**TEXTO DE LEITURA**

Bolsonaro apoiou e fez campanha abertamente para 45 candidatos a vereador em diversas cidades do país.

Desse total, ao menos 33 não conseguiram se eleger neste domingo (15).

Investigação aponta operação coordenada contra TSE

Investigação da SaferNet, que trabalha em parceria com o Ministério Público Federal no monitoramento de fraudes eleitorais cometidas pela Internet, aponta que ataques hacker sofridos pelo TSE neste domingo (15) foram uma “operação coordenada” para “desacreditar a Justiça Eleitoral”. O tribunal foi alvo de negação de serviço (DDoS) contra os seus servidores e o vazamento de dados de funcionários.

Thiago Tavares, presidente da SaferNet, que vem fazendo o monitoramento desde o fim de outubro, forneceu ao MPF e ao TSE os dados levantados em tempo real.

“Trata-se de uma operação coordenada e planejada para ser executada no dia das eleições com o objetivo de desacreditar a Justiça Eleitoral e eventualmente alegar fraude no resultado desfavorável a certos candidatos”, diz Tavares.

Às 09h25 deste domingo, houve vazamento de dados antigos de um banco de dados com informações desatualizadas sobre o sistema de recursos humanos da Justiça Eleitoral. O ataque que deu acesso aos dados, no entanto, foi feito antes de 23 de outubro, segundo a PF.

**DADOS PARA ANÁLISE**
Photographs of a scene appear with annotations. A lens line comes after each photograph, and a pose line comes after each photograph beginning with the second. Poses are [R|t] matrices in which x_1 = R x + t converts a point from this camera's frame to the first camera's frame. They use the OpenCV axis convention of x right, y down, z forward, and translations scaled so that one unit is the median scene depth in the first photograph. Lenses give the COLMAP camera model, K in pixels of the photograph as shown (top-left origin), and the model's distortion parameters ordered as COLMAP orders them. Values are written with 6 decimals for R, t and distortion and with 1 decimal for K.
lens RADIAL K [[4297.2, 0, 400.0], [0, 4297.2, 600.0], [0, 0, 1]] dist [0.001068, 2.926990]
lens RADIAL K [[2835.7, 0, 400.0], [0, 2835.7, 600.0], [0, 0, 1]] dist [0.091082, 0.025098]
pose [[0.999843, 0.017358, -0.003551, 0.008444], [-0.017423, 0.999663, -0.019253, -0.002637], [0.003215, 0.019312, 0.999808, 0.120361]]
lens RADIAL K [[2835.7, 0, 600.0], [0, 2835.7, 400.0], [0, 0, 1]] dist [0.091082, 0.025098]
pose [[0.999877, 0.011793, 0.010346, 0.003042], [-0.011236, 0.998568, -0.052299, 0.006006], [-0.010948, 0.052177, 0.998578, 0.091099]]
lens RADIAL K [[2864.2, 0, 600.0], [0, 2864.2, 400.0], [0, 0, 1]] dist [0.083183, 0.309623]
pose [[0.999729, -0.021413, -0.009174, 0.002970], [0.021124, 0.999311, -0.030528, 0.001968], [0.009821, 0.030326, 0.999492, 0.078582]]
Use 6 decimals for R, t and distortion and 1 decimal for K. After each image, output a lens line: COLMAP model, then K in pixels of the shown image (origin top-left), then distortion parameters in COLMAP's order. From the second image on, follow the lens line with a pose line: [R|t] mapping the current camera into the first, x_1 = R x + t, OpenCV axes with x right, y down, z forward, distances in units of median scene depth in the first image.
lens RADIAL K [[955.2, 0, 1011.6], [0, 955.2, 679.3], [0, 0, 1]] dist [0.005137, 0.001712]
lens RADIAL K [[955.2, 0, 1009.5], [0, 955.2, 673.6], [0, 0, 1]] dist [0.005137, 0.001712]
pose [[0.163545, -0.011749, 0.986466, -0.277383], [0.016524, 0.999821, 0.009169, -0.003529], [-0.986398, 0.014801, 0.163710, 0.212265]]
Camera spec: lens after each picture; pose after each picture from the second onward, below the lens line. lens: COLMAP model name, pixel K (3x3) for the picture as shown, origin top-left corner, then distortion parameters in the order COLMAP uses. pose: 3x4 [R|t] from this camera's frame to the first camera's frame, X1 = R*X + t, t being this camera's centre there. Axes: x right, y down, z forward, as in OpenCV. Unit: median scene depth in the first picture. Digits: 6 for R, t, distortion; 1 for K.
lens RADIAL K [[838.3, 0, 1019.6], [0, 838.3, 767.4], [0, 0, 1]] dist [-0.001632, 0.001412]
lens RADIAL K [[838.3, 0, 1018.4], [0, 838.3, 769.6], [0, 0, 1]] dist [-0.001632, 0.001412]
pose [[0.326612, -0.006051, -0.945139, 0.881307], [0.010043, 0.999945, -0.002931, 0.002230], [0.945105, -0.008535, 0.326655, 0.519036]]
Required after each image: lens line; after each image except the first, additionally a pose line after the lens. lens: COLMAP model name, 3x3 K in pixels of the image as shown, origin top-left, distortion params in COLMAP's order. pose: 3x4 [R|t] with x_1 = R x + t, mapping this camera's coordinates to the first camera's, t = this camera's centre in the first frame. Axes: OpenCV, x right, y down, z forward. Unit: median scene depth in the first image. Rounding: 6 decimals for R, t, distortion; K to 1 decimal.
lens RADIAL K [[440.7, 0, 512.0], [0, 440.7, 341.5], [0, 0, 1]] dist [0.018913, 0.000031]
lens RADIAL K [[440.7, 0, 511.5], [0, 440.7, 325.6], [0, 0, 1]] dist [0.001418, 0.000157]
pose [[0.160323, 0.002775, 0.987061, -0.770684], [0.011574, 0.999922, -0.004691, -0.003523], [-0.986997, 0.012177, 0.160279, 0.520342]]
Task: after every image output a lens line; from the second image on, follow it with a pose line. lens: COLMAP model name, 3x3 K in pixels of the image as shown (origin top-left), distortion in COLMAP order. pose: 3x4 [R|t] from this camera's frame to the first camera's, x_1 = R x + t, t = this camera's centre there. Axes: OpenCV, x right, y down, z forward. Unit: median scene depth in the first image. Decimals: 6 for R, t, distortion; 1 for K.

**INSTRUÇÕES DAS TAREFAS**
**a)** Segundo o texto de leitura, com que objetivo a operação contra a Justiça Eleitoral teria sido planejada? Responda em uma a três frases.
**b)** Transforme em lista o parágrafo do texto de leitura que começa com "Investigação da SaferNet, que trabalha", mantendo os fatos principais.
**c)** Diga se cada afirmação concorda com o texto de leitura (sim ou não) e cite as palavras do texto que decidem a resposta: (i) Thiago Tavares faz o monitoramento desde o fim de outubro. (ii) O ataque que deu acesso aos dados vazados foi feito no domingo da eleição. (iii) Todos os candidatos a vereador apoiados por Bolsonaro foram eleitos.
O material não tem nenhum papel nestas tarefas.

**RESULTADOS DAS TAREFAS**
**a)** Segundo Thiago Tavares, a operação foi planejada para ser executada no dia das eleições. O objetivo era desacreditar a Justiça Eleitoral e, eventualmente, alegar fraude no resultado desfavorável a certos candidatos.

**b)**
- A SaferNet trabalha em parceria com o Ministério Público Federal no monitoramento de fraudes eleitorais cometidas pela Internet.
- Sua investigação aponta que os ataques hacker sofridos pelo TSE neste domingo (15) foram uma "operação coordenada" para "desacreditar a Justiça Eleitoral".
- O tribunal sofreu um ataque de negação de serviço (DDoS) contra seus servidores.
- Houve vazamento de dados de funcionários.

**c)**
(i) Sim: "que vem fazendo o monitoramento desde o fim de outubro".
(ii) Não: "O ataque que deu acesso aos dados, no entanto, foi feito antes de 23 de outubro, segundo a PF."
(iii) Não: "Desse total, ao menos 33 não conseguiram se eleger neste domingo (15)."